EXERCISE SET
A: Answer these from the article on mud season and road posting, one answer per line:
(i) When does Hanover usually post its roads?
(ii) What did Thetford apply to its roads again in late January?
(iii) Where does Gazda come from?
B: Name every person the article on mud season and road posting identifies by name.
C: Continue the article on mud season and road posting from its final sentence.

___ EXTRACTED TEXT

Hanover officials posted the town’s roads on Wednesday. Typically, Hanover doesn’t post until after March 1, but it’s been getting earlier and earlier each year, he said.

That could bode well for the state of the roads a bit later, as winter ends. An early thaw, and even a bit of early mud, could signify an easier mud season, at least more so than last year’s, he said. With few persistent stretches of deep cold so far this winter, the frost is unlikely to have penetrated as deep into the soil as usual. The thaw in the spring might not be as dramatic, Kulbacki said.

But even the threat of another mud season as destructive as last year’s — which saw one Thetford Elementary student riding her mule to school over closed roads — persuaded Thetford’s Department of Public Works to switch to a new road grading material this year in advance of the spring. But sharper rocks in the material prompted a storm of complaints from residents with flat tires. The town applied sand again in late January.

Thetford’s roads are posted at the “blessing” of the Selectboard, so posting this year will have to wait until after the board’s Feb. 27 meeting, Town Manager Bryan Gazda said.

“But the highway foreman did a road check this morning just with the warm weather and the rain that did come,” Gazda said. “A couple spots they went out and fixed, but apart from that our roads are holding up well.”

Gazda comes from upstate New York, where the backcountry roads are made from a more “impervious material,” he said.

“It’s been quite the shock to be out here these past couple years and see what it takes to maintain these gravel roads.”

Towns do their best to work with people who need to use the roads for jobs and businesses, Enfield’s Taylor said.

“If we get a stretch where it freezes back up again, we try to open them so people can service dumpsters, pull out logs, pour out concrete. Whatever they need to do,” he said.

______
___ SOURCE INFORMATION

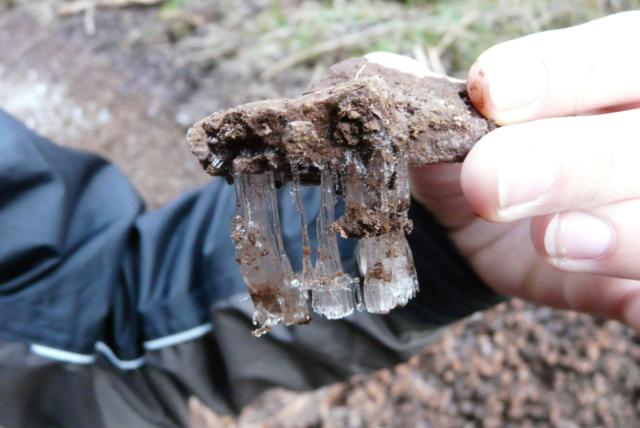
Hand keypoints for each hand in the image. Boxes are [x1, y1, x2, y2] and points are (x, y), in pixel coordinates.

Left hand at [368, 11, 639, 330]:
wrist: (486, 226)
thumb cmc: (476, 157)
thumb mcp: (453, 130)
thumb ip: (435, 104)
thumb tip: (384, 72)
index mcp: (613, 81)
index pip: (612, 56)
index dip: (562, 73)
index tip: (492, 93)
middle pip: (639, 144)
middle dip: (575, 161)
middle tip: (492, 183)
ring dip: (615, 235)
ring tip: (551, 241)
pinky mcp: (638, 281)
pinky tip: (630, 309)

______

ANSWERS TO THE TASKS
A:
(i) After March 1
(ii) Sand
(iii) Upstate New York

B: Kulbacki, Bryan Gazda, Taylor

C:
At the Oak Hill site of the Dartmouth Cross Country Ski Center in Hanover, a logging project to expand the area’s trails and install snowmaking equipment has had to adapt. Whyte’s Logging and Contract Cutting secures special permission from Hanover’s Public Works Department to drive its equipment on town roads when conditions allow.

Abiding by their road permits, the crew has been starting at 2 a.m., when the roads are frozen, and working seven days a week to get the project finished.

“I’ve been logging my whole life,” said John Whyte, the company’s owner. “But I’ve never encountered weather like this.”

To make it through the season, Whyte relies on the understanding of landowners and town administrators.

“And of course, I rely on my guys” to keep things moving, he said.

The loggers’ circumstances in the woods will improve in the spring, when trees once again start sucking water out of the drenched ground to feed their budding leaves. A drier forest floor is less sensitive to disturbance from logging — and Whyte is sensitive to disturbance.

“So we’re kind of in a pickle until the leaves are back on those trees,” Whyte said.